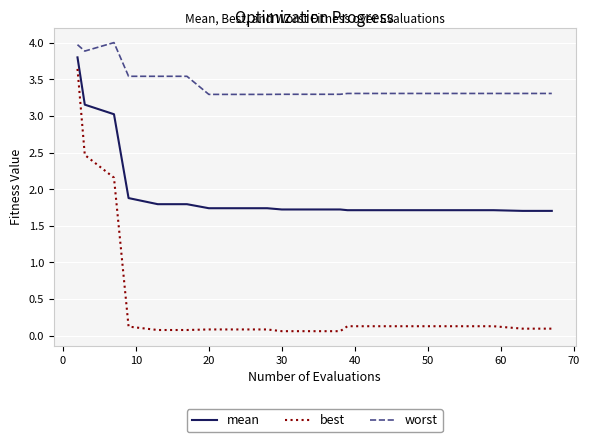

List the series in order of their overall mean, lowest first.

best, mean, worst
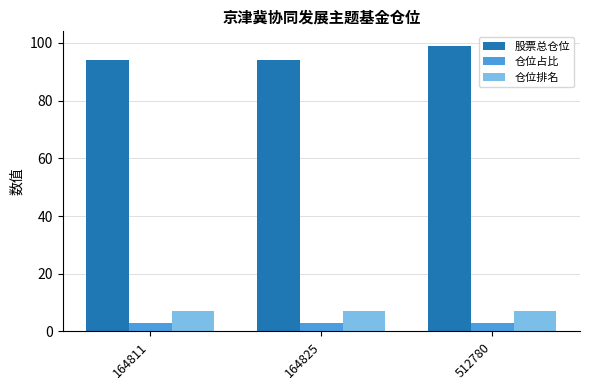

What is the value of the 仓位占比 bar at the 3rd from the left?

3.0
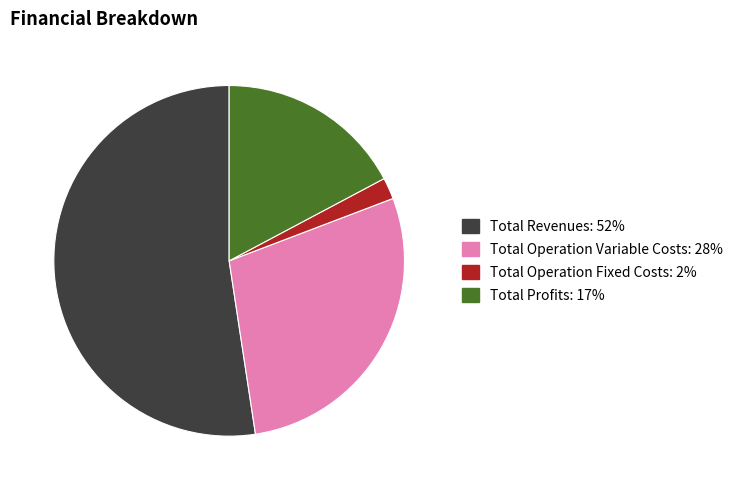

Is there any slice that represents more than half of the pie?

Yes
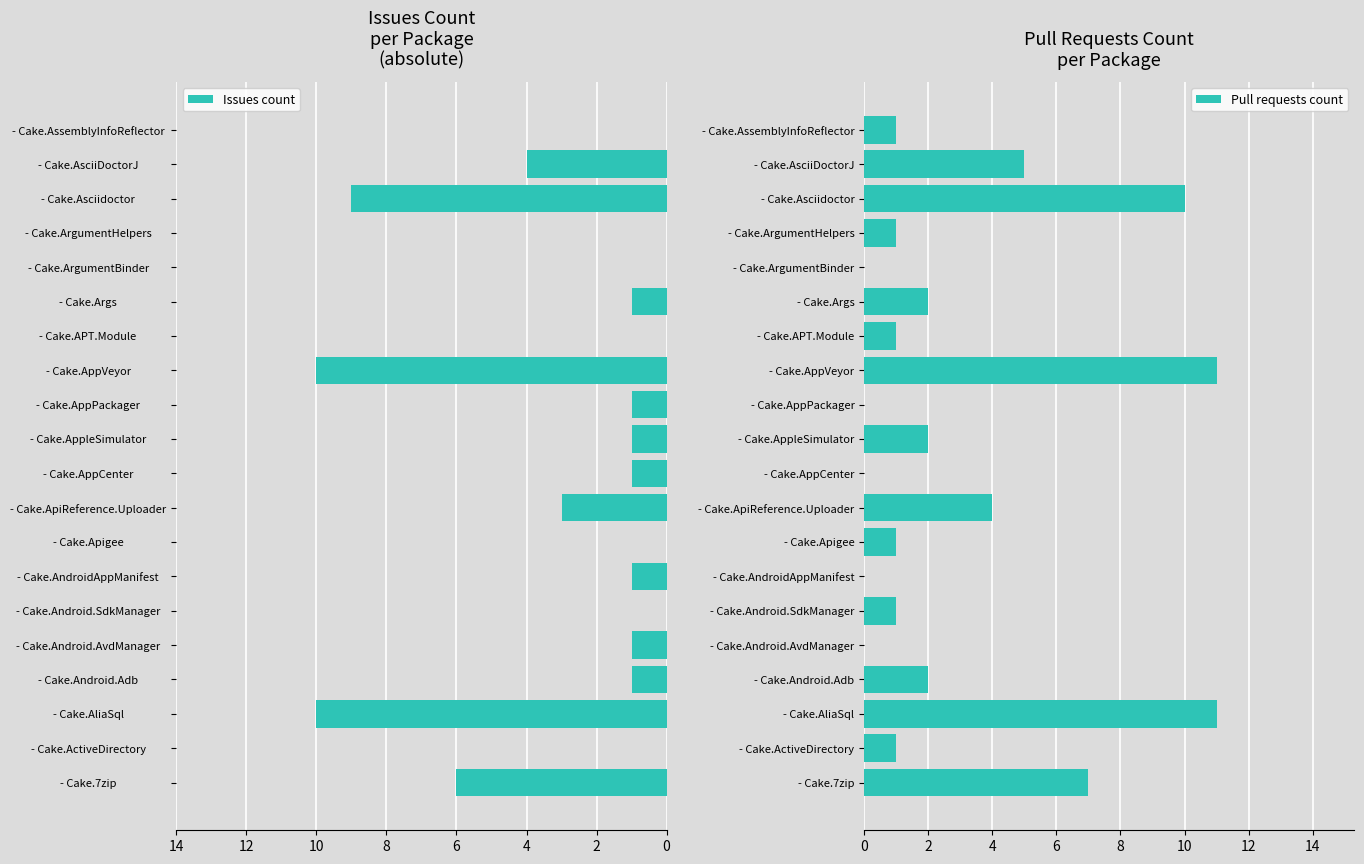

The Pull requests count series shows 3 at - Cake.7zip. True or false?

False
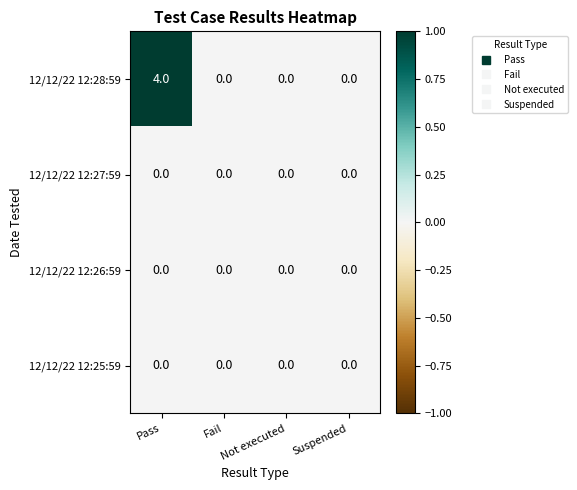

The value of 12/12/22 12:25:59 at Suspended is 0. True or false?

True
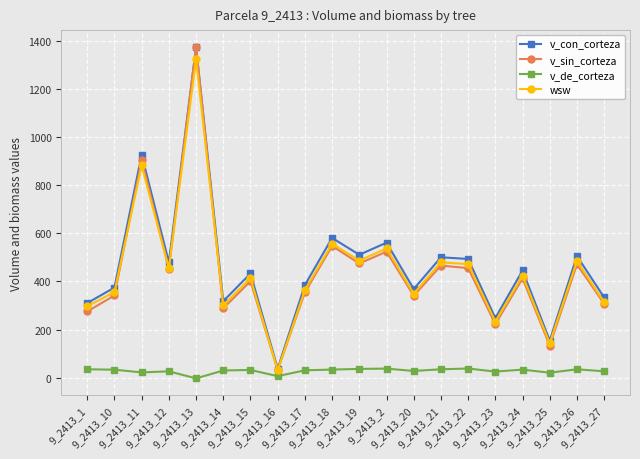

What is the maximum value for v_con_corteza?

1373.6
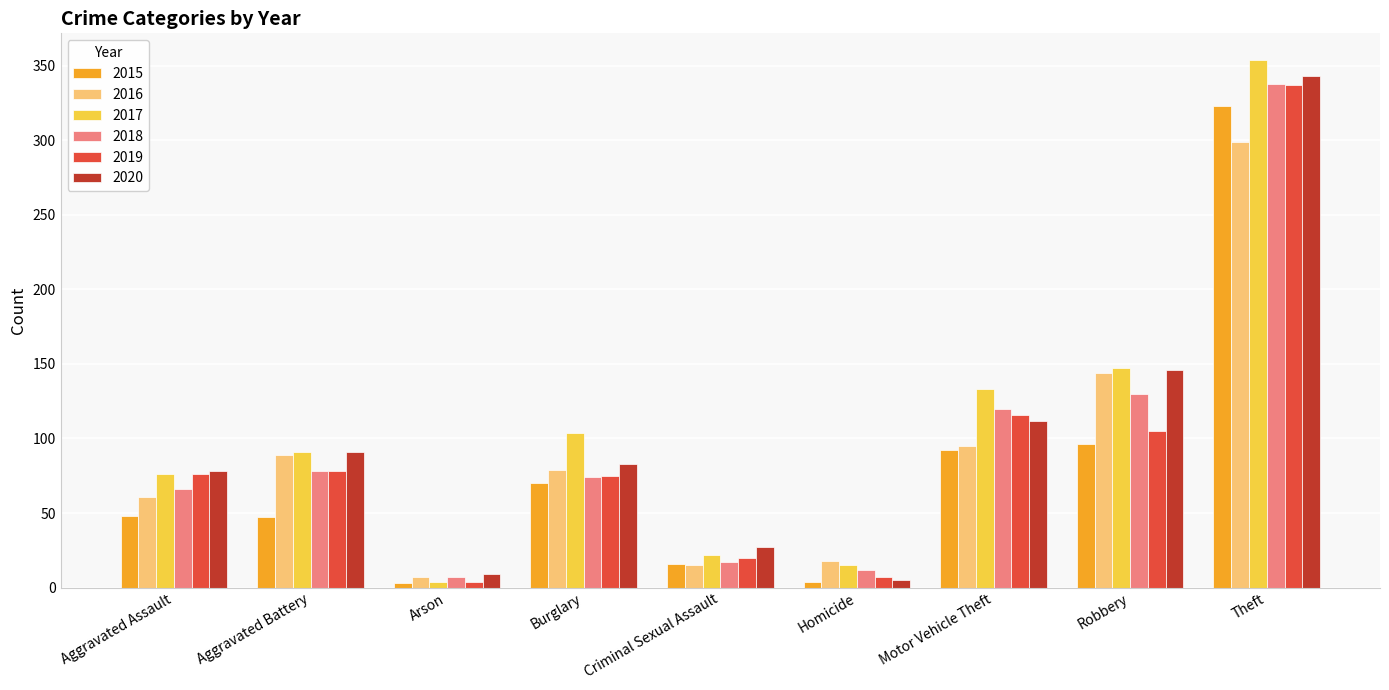

At which category is the sum across all series the highest?

Theft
.....
WHAT YOU HAVE TO DO
Copy out all of the data above, replacing every "series" with "group" and keeping everything else unchanged. Leave out the pictures.

WORKED SOLUTION
List the group in order of their overall mean, lowest first.

best, mean, worst

What is the value of the 仓位占比 bar at the 3rd from the left?

3.0

Is there any slice that represents more than half of the pie?

Yes

The Pull requests count group shows 3 at - Cake.7zip. True or false?

False

The value of 12/12/22 12:25:59 at Suspended is 0. True or false?

True

What is the maximum value for v_con_corteza?

1373.6

At which category is the sum across all group the highest?

Theft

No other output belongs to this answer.